Eterno Retorno

Thursday, January 01, 2026

Cuando los primeros escarceos de la embriaguez empezaban a hacer de las suyas en su cabeza

 


En los corrillos periodísticos era bien sabido que Radel entraba a la cancha con una pacha de whisky oculta entre las múltiples bolsas de su descomunal chaleco. Entre lentes y rollos, el veterano fotógrafo siempre tenía un lugar especial para un pomo que iba bebiendo a lo largo del partido y que estaba rigurosamente vacío cuando el árbitro silbaba el final.
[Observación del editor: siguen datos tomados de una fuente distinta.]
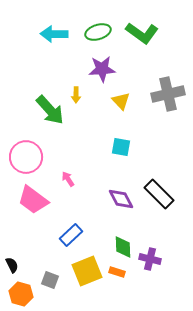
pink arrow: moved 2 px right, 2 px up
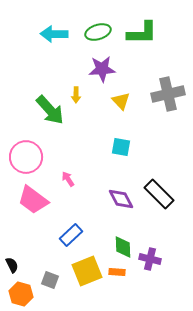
green L-shape: rotated 36 degrees counterclockwise
orange rectangle: rotated 14 degrees counterclockwise
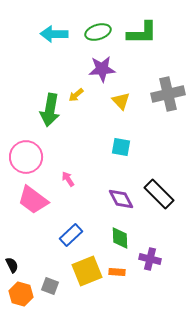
yellow arrow: rotated 49 degrees clockwise
green arrow: rotated 52 degrees clockwise
green diamond: moved 3 px left, 9 px up
gray square: moved 6 px down
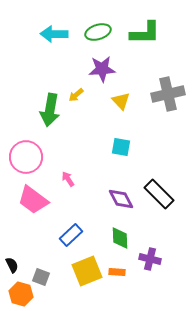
green L-shape: moved 3 px right
gray square: moved 9 px left, 9 px up
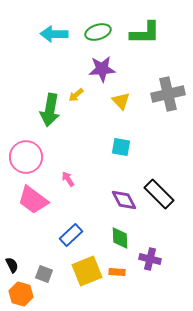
purple diamond: moved 3 px right, 1 px down
gray square: moved 3 px right, 3 px up
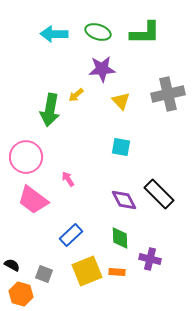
green ellipse: rotated 35 degrees clockwise
black semicircle: rotated 35 degrees counterclockwise
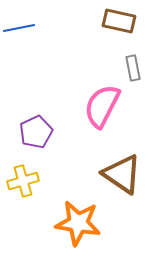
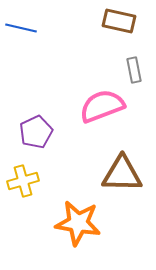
blue line: moved 2 px right; rotated 24 degrees clockwise
gray rectangle: moved 1 px right, 2 px down
pink semicircle: rotated 42 degrees clockwise
brown triangle: rotated 33 degrees counterclockwise
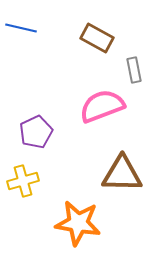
brown rectangle: moved 22 px left, 17 px down; rotated 16 degrees clockwise
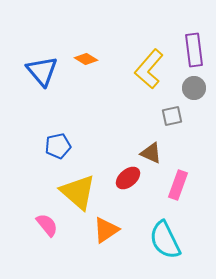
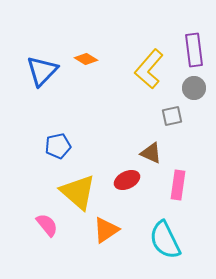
blue triangle: rotated 24 degrees clockwise
red ellipse: moved 1 px left, 2 px down; rotated 15 degrees clockwise
pink rectangle: rotated 12 degrees counterclockwise
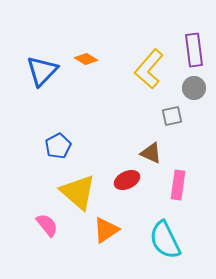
blue pentagon: rotated 15 degrees counterclockwise
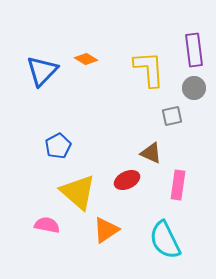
yellow L-shape: rotated 135 degrees clockwise
pink semicircle: rotated 40 degrees counterclockwise
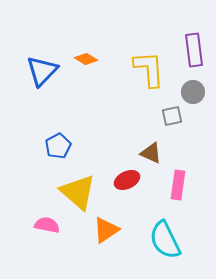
gray circle: moved 1 px left, 4 px down
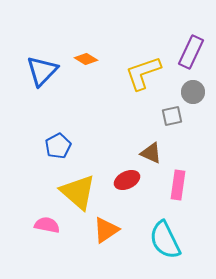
purple rectangle: moved 3 px left, 2 px down; rotated 32 degrees clockwise
yellow L-shape: moved 6 px left, 4 px down; rotated 105 degrees counterclockwise
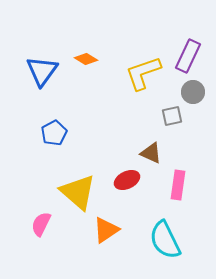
purple rectangle: moved 3 px left, 4 px down
blue triangle: rotated 8 degrees counterclockwise
blue pentagon: moved 4 px left, 13 px up
pink semicircle: moved 6 px left, 1 px up; rotated 75 degrees counterclockwise
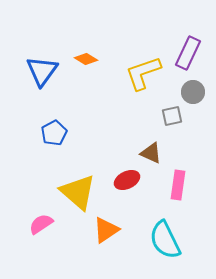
purple rectangle: moved 3 px up
pink semicircle: rotated 30 degrees clockwise
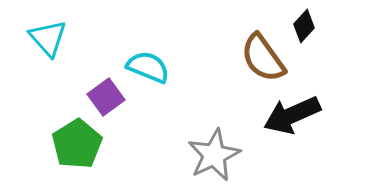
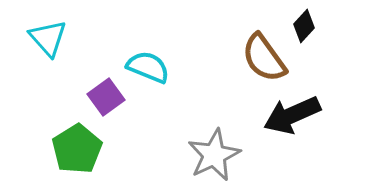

Lejos de afectar la calidad de sus fotografías, el licor parecía potencializarlas. Radel sostenía que sus mejores imágenes solían ser captadas cuando los primeros escarceos de la embriaguez empezaban a hacer de las suyas en su cabeza. El fotógrafo borrachón captaba como nadie las pinceladas artísticas del juego que a sus colegas pasaban desapercibidas.  La mala noticia es que sus neuronas alcoholizadas  cobraban la factura a la hora de comenzar con el trabajo posterior al silbatazo final, cuando llegaba el momento  del revelado y el envío.

Cuando tú lo conociste, al final del verano del 86, el viejo Radelgardo purgaba la culpa de su último gran fracaso, cuando una parranda en los bares romanos le costó quedarse dormido en la barra y perder el avión que al amanecer lo habría llevado al Mundial de México en donde Italia, campeón defensor,  jugaría contra Bulgaria el partido inaugural. De nada sirvieron sus pretextos y sus ruegos para que le gestionaron un nuevo pasaje aéreo. La Gazetta delo Sport nada quiso saber de gastar una lira más en un fotógrafo irresponsable que sin duda iría a México a ahogarse en tequila.

La pérdida del avión le costó a Radel ser vetado ahora sí para siempre de los grandes diarios nacionales y de los partidos de la selección de Italia o de los equipos grandes aspirantes al Scudetto. Entonces tuvo que volver a conformarse con trabajar para L’Eco Di Bérgamo y limitarse a cubrir los partidos como local del Atalanta, que en la agonía  del verano del 86  iniciaba una nueva temporada con más pena que gloria peleando con las uñas por mantenerse en la serie A.